Crucial to our economic and security interests are perceptions that US President Donald Trump is actively trying to refashion the neoliberal world order.
We don’t yet know if rogue Trump will succeed, considering he is unpredictable.
Still, we urge our government’s policymakers to take up this challenge, discuss it, and prepare responses for any eventuality.
In fact, we certainly want Filipino policymakers to inform and guide us as to what are the likely trajectories and consequences of these new American intentions.
Usually, says American political science professor Michael Beckley, US foreign policy has “largely been expected to follow one of two foreign policy paths: preserve the US as the leader of the neoliberal international order or withdraw and adjust to a post-American multipolar world.”
We can see examples of these paths in the way Trump responds to current geopolitical challenges.
In Ukraine, for example, Trump strongly suggests he wants other European countries to take up the cudgels in defending Ukraine.

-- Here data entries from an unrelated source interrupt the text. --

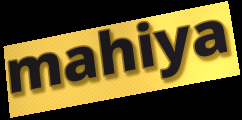
mahiyaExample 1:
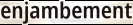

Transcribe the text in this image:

enjambement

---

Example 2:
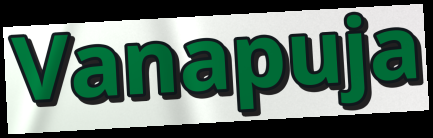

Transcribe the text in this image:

Vanapuja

That suggests Trump is comfortable with a post-American multipolar world insofar as Europe is concerned. But in Asia where Trump wants to focus, he accelerated tariffs on Chinese products to unheard of levels to obviously assert that the US is still the acknowledged world leader on trade issues, not China.

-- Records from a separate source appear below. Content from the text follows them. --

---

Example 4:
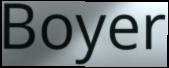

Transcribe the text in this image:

Boyer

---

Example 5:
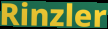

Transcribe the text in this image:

RinzlerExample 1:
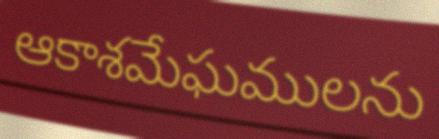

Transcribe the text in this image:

ఆకాశమేఘములను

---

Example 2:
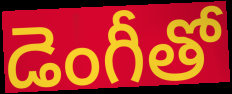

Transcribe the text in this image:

డెంగీతో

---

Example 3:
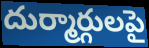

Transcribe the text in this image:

దుర్మార్గులపై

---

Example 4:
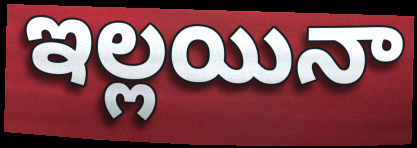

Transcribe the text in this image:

ఇల్లయినా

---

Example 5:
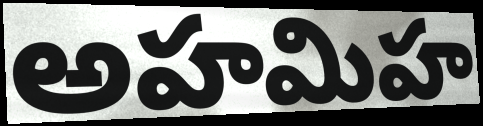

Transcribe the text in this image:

అహమిహ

Beckley, however, says there is a third probable US trajectory: “Become a rogue superpower, neither internationalist nor isolationist, but aggressive, powerful, and increasingly out of itself.”
Judging from the Trump administration’s current moves that also seems likely.
His tariff tornado on almost all countries, including demanding more tributes from longstanding American allies, suggests it.
Trump also slashed American aid, snubbed allies, and proposed to take over the Panama Canal, Greenland and Canada.
Disconcerting to America’s allies are Trump’s imperial ambitions. Beckley, however, argues that what Trump is doing is merely giving a “sharp definition” to longstanding US frustrations with global leadership. And, more significantly, about American frustrations with neoliberalism, which once made the US rich and powerful but it is now impeding it.
In other words, the US is tired of being the leader of the global neoliberal order and wants to unilaterally replace the neoliberal ideology.
Still, Beckley cautions that “left unchecked, Washington’s unilateral move could destabilize the world and undermine its own long-term power.”
Which only means that Beckley still believes in the core tenet of the neoliberal ideology, which is “there is no alternative” to it.
Now, Trump hasn’t repudiated neoliberalism as capitalism’s champion, just yet.
On this, in referring to neoliberalism, historian Perry Anderson says: “Neoliberalism has not gone away. Its hallmarks are now familiar: deregulation of the financial and product markets; privatization of services and industries; reduction of corporate and wealth taxation; attrition or emasculation of trade unions.”
Neoliberalism nowadays is being replicated in so many nation states by what is now called globalization.
Nonetheless, despite the international capitalist order championing neoliberalism, the same also was “life threatening” to capitalism itself, particularly after the Wall Street crash of 2009.
In the face of that neoliberal crisis, the US and other western governments freely dispensed huge amounts of credit and cash to save bankrupt banks and finance companies. China, which benefited from neoliberalism, was even convinced to hold onto and buy more US bonds all with one intent — to save neoliberalism.
But now it seems Trump’s lunacy is somehow seen as a golden opportunity to either reformat or junk neoliberalism altogether.
Nevertheless, many believe that whatever replaces neoliberalism it will still be comparable to neoliberalism’s true intent: to save capitalism.
Our policymakers should try to divine that yet unformed ideology and make it work for us.